In the city’s southwest corner, sleepy-eyed sheep and half-ton bulls ambled in patchwork fields rising and falling behind homes and craft shops. Beyond the dappled hills and dales, a large Georgian-era brick building stood stiffly in a field, elegant but intimidating. It seemed to dwarf the imposing facades of the town’s Capitol and Governor’s Palace, a mere five-minute walk away.
The unsparing repetition of its blushing bricks, its monumental length, and the fortresslike barrier of brown planks marshaled at either end conveyed a different kind of authority.
Pushing through an enormous door fit for a penitentiary, I entered America’s first psychiatric hospital, built in 1773 – the year of the Boston Tea Party. It was built “for the support and maintenance of Ideots, Lunaticks, and other Persons of unsound Minds,” according to a sign inside, citing the words of the law that established its charter.
This odd tourist attraction had not been on my itinerary. I was stunned to enter the first facility in America dedicated solely to the care and treatment of the insane.
I wondered: Who had dwelled here? Had this asylum carried out its mission? Had mentally ill patients been helped here?
Throughout history, the mentally disabled had been helped by shamans and healers of all kinds, with mixed results.
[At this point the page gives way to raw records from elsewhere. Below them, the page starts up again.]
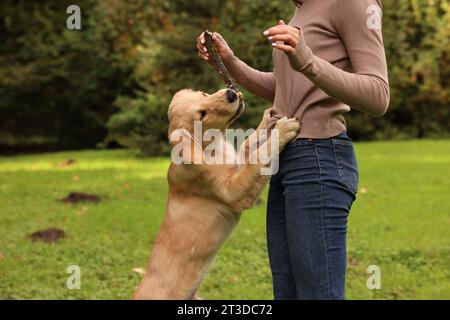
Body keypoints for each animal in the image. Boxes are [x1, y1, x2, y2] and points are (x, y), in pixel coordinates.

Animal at [134, 88, 302, 300]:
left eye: (204, 94)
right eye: (201, 115)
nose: (231, 93)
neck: (212, 147)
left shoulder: (237, 165)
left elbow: (249, 144)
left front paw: (266, 121)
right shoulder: (233, 191)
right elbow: (258, 158)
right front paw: (282, 130)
This hospital hoped to offer new promise, symbolizing the new ideas about curing mental illness emerging in the century that produced Thomas Jefferson, George Washington, and Founding Father Benjamin Rush, of Philadelphia, called “the father of American psychiatry.”
I passed an 18th-century image of a man strapped in a “tranquilizer chair,” his head covered by a large wooden box. A narrow opening allowed the constrained man a kind of tunnel vision. I thought of the blinders used on horses to prevent them from seeing potentially disturbing movement and growing wild.
As I walked through reconstructed chambers where patients had passed their days, evidence abounded of science and superstition, kindness and callousness, cruelty and cure. Here laid the promise and pitfalls of those who hoped to assist the “manics” and “melancholics” under their care.
A cell from 1773 resembled the corner of a dungeon, complete with iron chain, manacles, and a filthy, straw-filled pad where the “patient” slept in the restraints.
An “apartment” from 1845 projected a more humane atmosphere, featuring a bed, a violin and bow, and a desk. Therapeutic tools included bleeding lances, feeding tubes, drug vials, and an electrical-shock device resembling a telegraph machine. Later, a spinning wheel, rocking chair, and playing cards were added. But some patients remained chronically ill.
In the late 19th century, before the 100-year-old hospital burned down, recalcitrant patients were enclosed in the Utica Crib, a coffinlike wooden box with mesh sides and metal locks.
As I turned to leave, I was struck by how far we had come, with our remarkable advances in medical science and modern-day therapies. Yet, clearly, much remained to be done. As one expert on the asylum reflected, “In that sense, we’re still in the early phases of a very old story.”